К счастью, когда много путешествуешь, быстро учишься всему для этого необходимому. Я развернула моноцикл, на ходу переключая программу движения; потом вцепилась мертвой хваткой в поручень, другой рукой вынимая «стрелу». Это ужасающее своей мощью оружие выглядело вовсе не внушительно – обычная труба с пистолетной рукоятью, похожая на древние ПЗРК. Хайнд открыл огонь, но его компьютер реагировал слишком медленно на мою собственноручно написанную программу. Моноцикл вытворял на дороге невероятные кренделя, уходя от выстрелов Хайнда. Конечно, еще пару минут, и из чрева робота посыпятся на дорогу его смертоносные спутники, но я не собиралась оставлять железяке эти минуты. Наконец, огромная туша Хайнда оказалось прямо надо мной, и я нажала на гашетку…
Плазменное копье «Стрелы» вонзилось в брюхо робота именно там, где надо. Теперь мне нужно было улепетывать со всех ног – реактор железяки, прожженный потоком плазмы, уже забеременел термоядерным взрывом. Слава Богу, реактор был надежно упакован в защитный контур, и небольшой термоядерный взрыв за моей спиной не вызовет опасного выброса радиации. Тем не менее…
Я успела заехать за холм, когда позади меня ухнуло, а по глазам ударила яркая вспышка. Ненавижу железяки, впрочем, кажется, я об этом уже говорила.
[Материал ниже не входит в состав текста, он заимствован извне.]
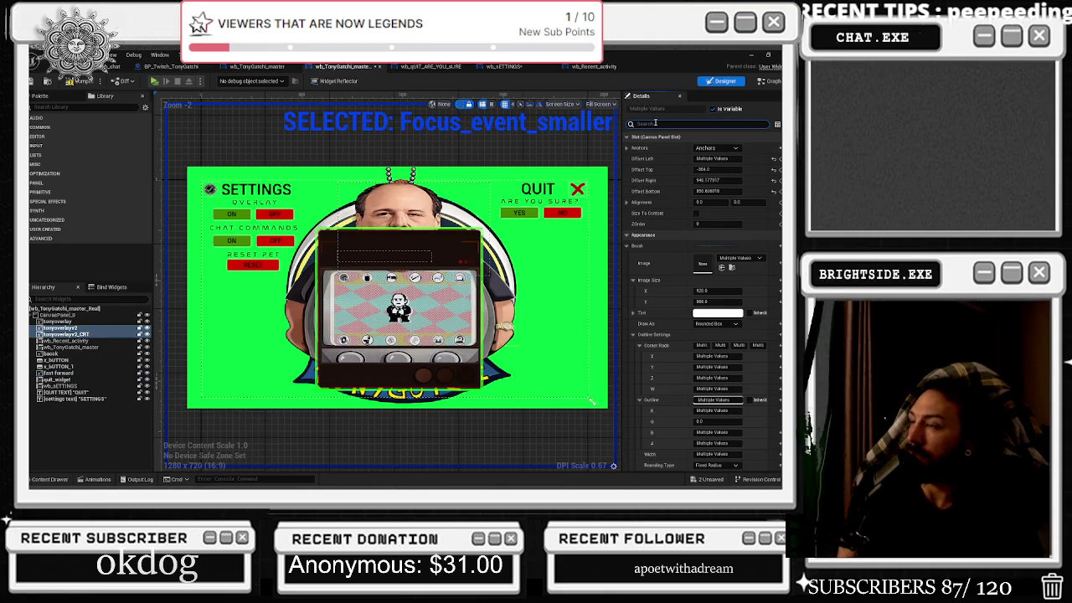
text(hid)
text(visi)
click(719, 147)
click(707, 174)
key(ctrl+s)
click(113, 66)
Если шоссе поддерживаются в отличном состоянии, то все остальные дороги за семьсот лет бессмертия уцелели едва-едва. Они больше никому не нужны особо, равно как и поля, усадьбы, села, … Продукты питания производятся в многоэтажных, похожих на небоскребы, фермах, построенных прямо среди жилых кварталов. Поэтому окрестности городов возвратились практически в первобытное состояние, лишь разбросанные то тут, то там рефлекторные поля СЭС, шоссе и линии электропередач нарушают девственный пейзаж. И города, конечно.
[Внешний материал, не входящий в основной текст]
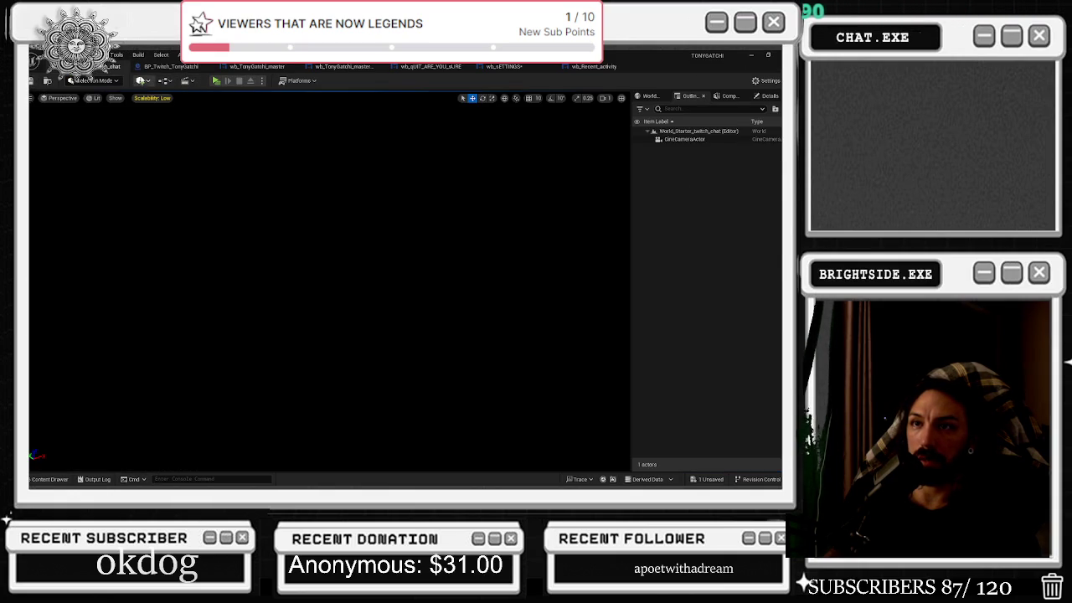
- Save the unsaved wb_sETTINGS asset and launch Play in New Window
click(710, 479)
Я гнала моноцикл по давным-давно заброшенному шоссе местного значения, время от времени сверяясь с навигатором. Железяк не было видно и слышно, но ушки у меня были на макушке – в любой момент можно было нарваться на засаду. Впрочем, это не мешало мне вспоминать. Воспоминания и надежда это все, что у меня осталось. Впрочем, это уже немало – раньше были только воспоминания. И отчаяние.
Мой врач говорил мне, что гендерное несоответствие – закономерные последствия реинкарнации. Пол человека не известен изначально, лишь на этапе оплодотворения выясняется, будет ли половая пара хромосом ХХ или ХY. Поэтому мужчина вполне может реинкарнировать в женщину и наоборот. Память о предыдущей инкарнации, конечно, не сохранится, а вот ощущение себя «не в своей тарелке» будет обязательно.
Впрочем, мне было еще хуже. Я ощущала себя мужчиной целиком и полностью, вплоть до рефлексов. Терапия не помогала – я даже до сего времени иногда говорю о себе в мужском роде.
Конечно, с таким «заболеванием» полноценная социальная адаптация была невозможна, но, может быть, оно и к лучшему. На насмешки я научилась отвечать иронией и сарказмом, научилась обороняться от насилия и даже нападать первой, когда это нужно. Свою общественную специализацию я выяснила быстро – возможно, у других и был выбор, но не у меня. В относительных восемнадцать (через четыре года после восстановления) ко мне в бокс явились двое в серых костюмах, и забрали меня на базу Внутренней полиции.
ВП – это орден поддержания правопорядка в городах. Говорят, наши кадры происходят из самых первых инкарнаций, Все семьсот лет бессмертия мы охраняли порядок, даже в разгар Мировой Войны, и теперь, возрождаясь, обречены стать полицейскими. Два года экстренной подготовки, скорее напоминавшей вспоминание забытых навыков, и вот я уже оперативный уполномоченный ВП Балканского Сектора.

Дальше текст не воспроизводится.